Goal of the exercise -
In the records below, find each line with the word "magnification" and copy it.

Available data -
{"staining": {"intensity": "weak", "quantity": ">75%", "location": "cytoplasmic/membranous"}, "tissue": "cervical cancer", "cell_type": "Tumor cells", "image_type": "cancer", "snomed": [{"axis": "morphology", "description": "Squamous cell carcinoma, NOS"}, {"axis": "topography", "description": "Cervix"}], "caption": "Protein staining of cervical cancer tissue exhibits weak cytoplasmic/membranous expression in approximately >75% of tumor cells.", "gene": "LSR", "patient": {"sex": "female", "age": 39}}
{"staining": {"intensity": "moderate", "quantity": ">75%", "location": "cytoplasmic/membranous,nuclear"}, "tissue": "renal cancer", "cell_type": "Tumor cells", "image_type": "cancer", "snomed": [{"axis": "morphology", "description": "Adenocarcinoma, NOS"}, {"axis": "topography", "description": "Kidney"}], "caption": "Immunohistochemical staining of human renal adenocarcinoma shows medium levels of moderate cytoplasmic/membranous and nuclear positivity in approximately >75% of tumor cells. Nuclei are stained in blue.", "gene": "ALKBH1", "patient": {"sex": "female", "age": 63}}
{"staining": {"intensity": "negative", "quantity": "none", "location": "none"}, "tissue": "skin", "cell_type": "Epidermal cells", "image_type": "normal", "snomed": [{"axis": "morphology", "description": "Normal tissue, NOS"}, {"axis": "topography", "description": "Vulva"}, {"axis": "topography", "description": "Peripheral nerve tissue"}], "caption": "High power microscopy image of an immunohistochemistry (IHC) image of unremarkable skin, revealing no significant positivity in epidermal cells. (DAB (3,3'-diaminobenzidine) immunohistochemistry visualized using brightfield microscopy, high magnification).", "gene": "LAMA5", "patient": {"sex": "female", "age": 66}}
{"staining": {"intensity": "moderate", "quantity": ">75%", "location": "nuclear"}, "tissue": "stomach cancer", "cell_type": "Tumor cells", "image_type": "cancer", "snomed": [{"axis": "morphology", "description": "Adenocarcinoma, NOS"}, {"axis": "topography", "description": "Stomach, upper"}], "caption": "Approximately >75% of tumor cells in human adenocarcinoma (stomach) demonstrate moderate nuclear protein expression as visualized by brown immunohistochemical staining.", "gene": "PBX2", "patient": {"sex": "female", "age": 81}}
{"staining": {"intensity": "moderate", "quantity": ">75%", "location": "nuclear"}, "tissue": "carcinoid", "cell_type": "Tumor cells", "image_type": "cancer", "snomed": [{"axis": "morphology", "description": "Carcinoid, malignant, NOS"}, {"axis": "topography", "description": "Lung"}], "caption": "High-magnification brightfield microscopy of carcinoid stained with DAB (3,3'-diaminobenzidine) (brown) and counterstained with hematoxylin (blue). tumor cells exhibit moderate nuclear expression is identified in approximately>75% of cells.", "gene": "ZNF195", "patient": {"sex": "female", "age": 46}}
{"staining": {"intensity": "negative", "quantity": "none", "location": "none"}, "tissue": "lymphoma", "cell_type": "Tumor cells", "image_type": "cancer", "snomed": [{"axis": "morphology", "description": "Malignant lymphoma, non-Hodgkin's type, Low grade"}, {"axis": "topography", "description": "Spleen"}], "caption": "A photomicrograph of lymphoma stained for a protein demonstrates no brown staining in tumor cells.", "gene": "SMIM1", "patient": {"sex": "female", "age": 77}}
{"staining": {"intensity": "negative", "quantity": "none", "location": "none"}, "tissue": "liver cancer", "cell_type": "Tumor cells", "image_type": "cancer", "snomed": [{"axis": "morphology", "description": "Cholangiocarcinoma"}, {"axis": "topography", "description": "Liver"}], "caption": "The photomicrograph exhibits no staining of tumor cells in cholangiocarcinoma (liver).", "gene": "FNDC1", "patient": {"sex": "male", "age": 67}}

Answer section -
{"staining": {"intensity": "negative", "quantity": "none", "location": "none"}, "tissue": "skin", "cell_type": "Epidermal cells", "image_type": "normal", "snomed": [{"axis": "morphology", "description": "Normal tissue, NOS"}, {"axis": "topography", "description": "Vulva"}, {"axis": "topography", "description": "Peripheral nerve tissue"}], "caption": "High power microscopy image of an immunohistochemistry (IHC) image of unremarkable skin, revealing no significant positivity in epidermal cells. (DAB (3,3'-diaminobenzidine) immunohistochemistry visualized using brightfield microscopy, high magnification).", "gene": "LAMA5", "patient": {"sex": "female", "age": 66}}
{"staining": {"intensity": "moderate", "quantity": ">75%", "location": "nuclear"}, "tissue": "carcinoid", "cell_type": "Tumor cells", "image_type": "cancer", "snomed": [{"axis": "morphology", "description": "Carcinoid, malignant, NOS"}, {"axis": "topography", "description": "Lung"}], "caption": "High-magnification brightfield microscopy of carcinoid stained with DAB (3,3'-diaminobenzidine) (brown) and counterstained with hematoxylin (blue). tumor cells exhibit moderate nuclear expression is identified in approximately>75% of cells.", "gene": "ZNF195", "patient": {"sex": "female", "age": 46}}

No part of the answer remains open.